> **WHAT THE TASK REQUIRES**
All lines from the one containing "Table 12 and" to the final line of the material should be retyped exactly. Nothing else belongs in the response.
>>>
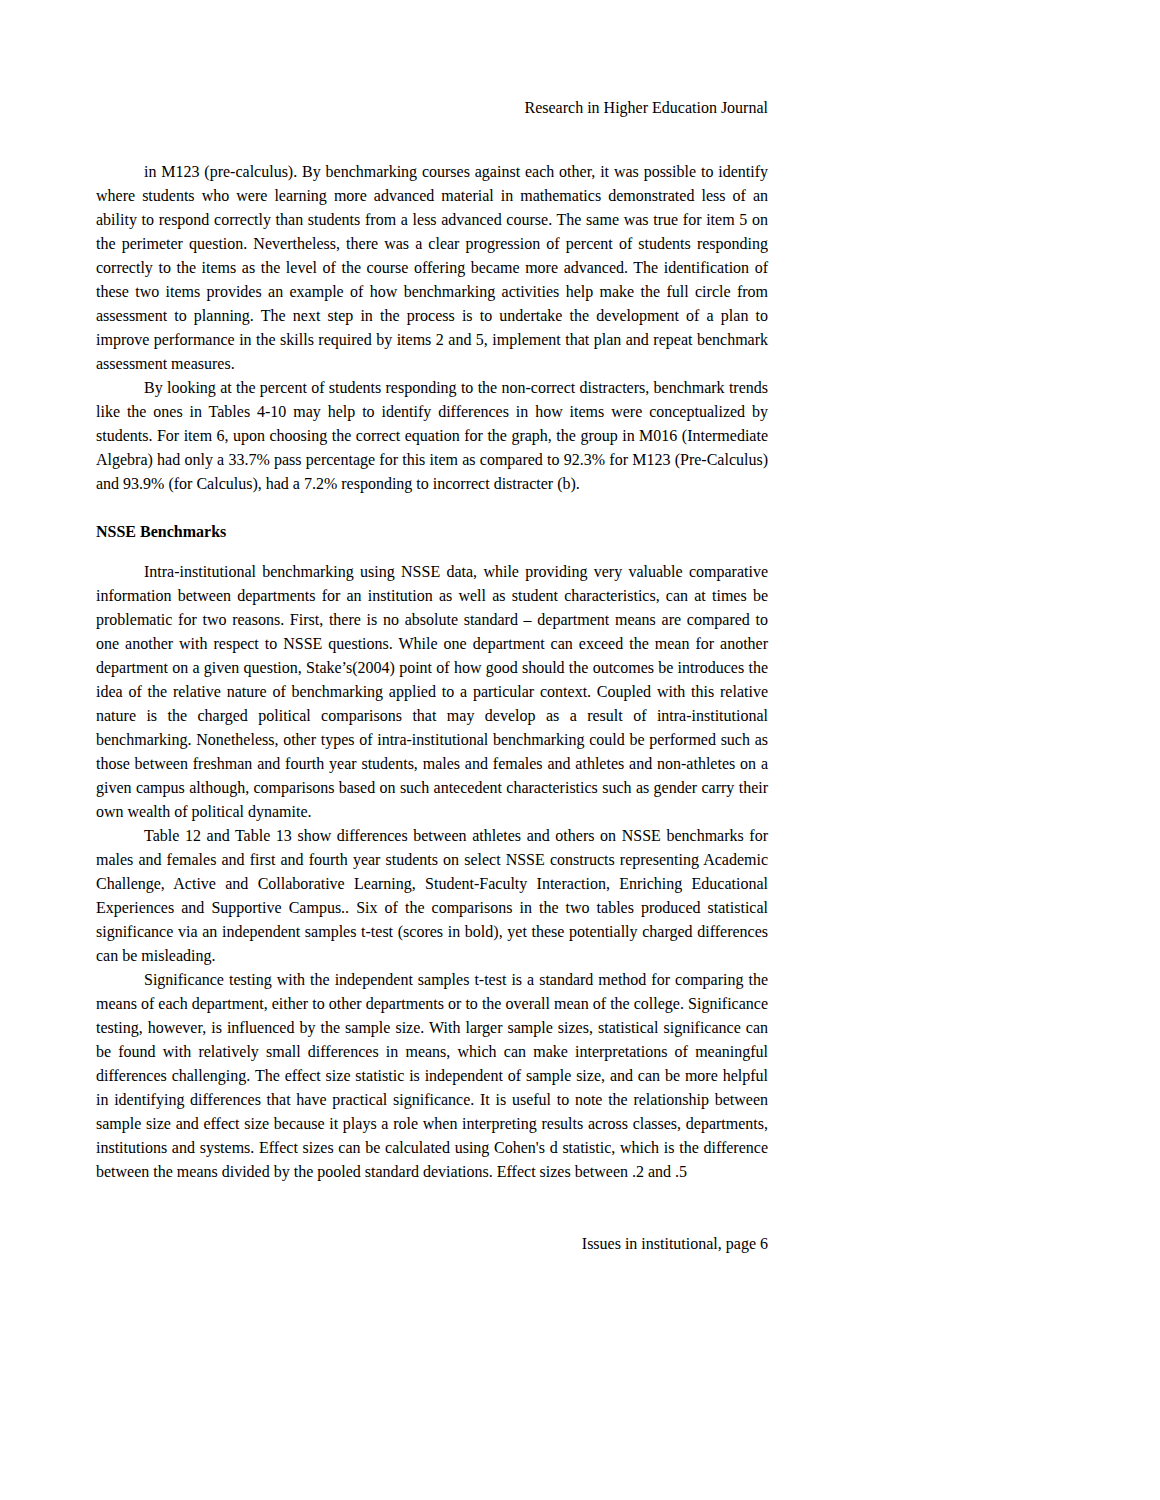Research in Higher Education Journal
in M123 (pre-calculus). By benchmarking courses against each other, it was possible to identify where students who were learning more advanced material in mathematics demonstrated less of an ability to respond correctly than students from a less advanced course. The same was true for item 5 on the perimeter question. Nevertheless, there was a clear progression of percent of students responding correctly to the items as the level of the course offering became more advanced. The identification of these two items provides an example of how benchmarking activities help make the full circle from assessment to planning. The next step in the process is to undertake the development of a plan to improve performance in the skills required by items 2 and 5, implement that plan and repeat benchmark assessment measures.
By looking at the percent of students responding to the non-correct distracters, benchmark trends like the ones in Tables 4-10 may help to identify differences in how items were conceptualized by students. For item 6, upon choosing the correct equation for the graph, the group in M016 (Intermediate Algebra) had only a 33.7% pass percentage for this item as compared to 92.3% for M123 (Pre-Calculus) and 93.9% (for Calculus), had a 7.2% responding to incorrect distracter (b).
NSSE Benchmarks
Intra-institutional benchmarking using NSSE data, while providing very valuable comparative information between departments for an institution as well as student characteristics, can at times be problematic for two reasons. First, there is no absolute standard – department means are compared to one another with respect to NSSE questions. While one department can exceed the mean for another department on a given question, Stake’s(2004) point of how good should the outcomes be introduces the idea of the relative nature of benchmarking applied to a particular context. Coupled with this relative nature is the charged political comparisons that may develop as a result of intra-institutional benchmarking. Nonetheless, other types of intra-institutional benchmarking could be performed such as those between freshman and fourth year students, males and females and athletes and non-athletes on a given campus although, comparisons based on such antecedent characteristics such as gender carry their own wealth of political dynamite.
Table 12 and Table 13 show differences between athletes and others on NSSE benchmarks for males and females and first and fourth year students on select NSSE constructs representing Academic Challenge, Active and Collaborative Learning, Student-Faculty Interaction, Enriching Educational Experiences and Supportive Campus.. Six of the comparisons in the two tables produced statistical significance via an independent samples t-test (scores in bold), yet these potentially charged differences can be misleading.
Significance testing with the independent samples t-test is a standard method for comparing the means of each department, either to other departments or to the overall mean of the college. Significance testing, however, is influenced by the sample size. With larger sample sizes, statistical significance can be found with relatively small differences in means, which can make interpretations of meaningful differences challenging. The effect size statistic is independent of sample size, and can be more helpful in identifying differences that have practical significance. It is useful to note the relationship between sample size and effect size because it plays a role when interpreting results across classes, departments, institutions and systems. Effect sizes can be calculated using Cohen's d statistic, which is the difference between the means divided by the pooled standard deviations. Effect sizes between .2 and .5
Issues in institutional, page 6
<<<
> **ANSWER**
Table 12 and Table 13 show differences between athletes and others on NSSE benchmarks for males and females and first and fourth year students on select NSSE constructs representing Academic Challenge, Active and Collaborative Learning, Student-Faculty Interaction, Enriching Educational Experiences and Supportive Campus.. Six of the comparisons in the two tables produced statistical significance via an independent samples t-test (scores in bold), yet these potentially charged differences can be misleading.
Significance testing with the independent samples t-test is a standard method for comparing the means of each department, either to other departments or to the overall mean of the college. Significance testing, however, is influenced by the sample size. With larger sample sizes, statistical significance can be found with relatively small differences in means, which can make interpretations of meaningful differences challenging. The effect size statistic is independent of sample size, and can be more helpful in identifying differences that have practical significance. It is useful to note the relationship between sample size and effect size because it plays a role when interpreting results across classes, departments, institutions and systems. Effect sizes can be calculated using Cohen's d statistic, which is the difference between the means divided by the pooled standard deviations. Effect sizes between .2 and .5
Issues in institutional, page 6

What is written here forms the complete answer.